Text passage Start Marker

So what I’m going to do is share a few examples from my life. That way, you can pick what resonates with you and apply it to your life.

Don’t take what I say for granted. Instead, test it out.

1. Become quiet.

Whenever I feel confused and don’t know what to do, I take it as a sign to calm down. During those times, I notice that my mind is speeding along, trying to figure everything out.

I often lie down on my bed and just breathe. Sometimes I take a walk, and sometimes I watch a movie.

I don’t have a set routine. I listen to my heart. I notice what I feel pulled to do. I trust my body and my inner wisdom to know what is right for me at that moment.

But there are times when I don’t know what’s right. I just feel confused. When that happens, I become quiet and I focus my attention on my heart area.

My mind often tries to pull me back up, but I gently re-focus on my heart.

I ask my heart: What is important right now? And I wait. I don’t always get an answer, but I try to listen every day.

I’ve noticed that whenever I’m stressed, it’s not because life is stressful; it’s because I’m entertaining stressful thoughts.

Becoming quiet and reconnecting to my heart helps, especially when I don’t know what to do.

2. Explore through writing.

Something else that I’ve found immensely useful is writing.

I don’t use prompts. I don’t have a structure. I open up a notebook and start writing what’s on my mind.

I clear my mind by dumping it all on paper. This seems to give me better access to my heart. So I begin by writing what’s on my mind, and I end up writing what’s in my heart.

Some call this journaling. Some call it freewriting. Julia Cameron calls it writing your “Morning Pages.”

The label isn’t important. What’s important is the result.

After writing for ten to fifteen minutes, after getting all the craziness from my mind on paper, clarity emerges. I can feel my heart becoming warmer.

I sometimes ask my heart questions. I don’t always get great answers, but sometimes I do. Sometimes I feel like I’m connecting to an intelligence greater than me. And who knows, maybe I am?

The bottom line is that it works.

3. Take micro steps.

Text passage End Marker
Information provided Start Marker

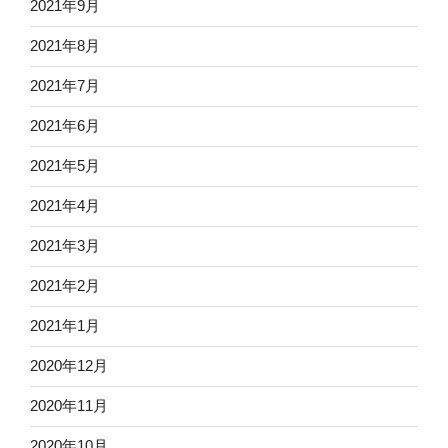
2021年9月
2021年8月
2021年7月
2021年6月
2021年5月
2021年4月
2021年3月
2021年2月
2021年1月
2020年12月
2020年11月
2020年10月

Information provided End Marker

◆ Problems to solve ◆
a: Copy the stretch of the passage on finding clarity from "So what I’m" through "1. Become quiet.".
b: According to the passage on finding clarity, how long does the writer write before clarity emerges?

◆ Written responses ◆
a:
So what I’m going to do is share a few examples from my life. That way, you can pick what resonates with you and apply it to your life.

Don’t take what I say for granted. Instead, test it out.

1. Become quiet.

b: Ten to fifteen minutes.